→ SOURCE DATA
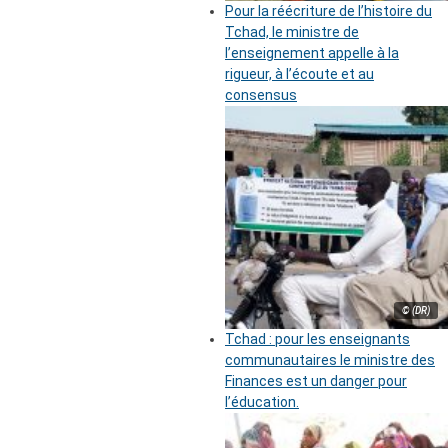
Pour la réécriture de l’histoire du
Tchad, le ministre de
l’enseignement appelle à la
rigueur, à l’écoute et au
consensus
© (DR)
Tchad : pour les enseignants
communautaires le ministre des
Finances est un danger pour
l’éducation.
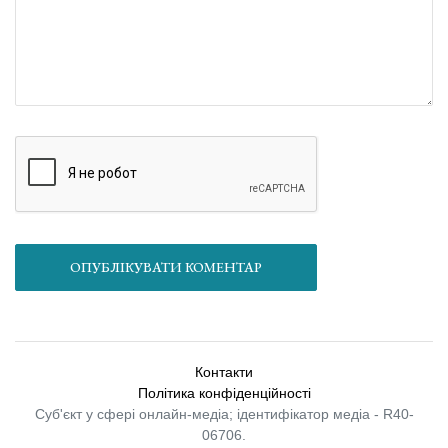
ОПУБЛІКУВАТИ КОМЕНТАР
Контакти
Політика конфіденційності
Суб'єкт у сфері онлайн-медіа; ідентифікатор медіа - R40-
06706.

→ WORK REQUIRED
Rewrite everything from the line containing "ОПУБЛІКУВАТИ КОМЕНТАР" down to the last of the rows above as a numbered list, leaving out any blank lines.

→ TASK OUTPUT
1. ОПУБЛІКУВАТИ КОМЕНТАР
2. Контакти
3. Політика конфіденційності
4. Суб'єкт у сфері онлайн-медіа; ідентифікатор медіа - R40-
5. 06706.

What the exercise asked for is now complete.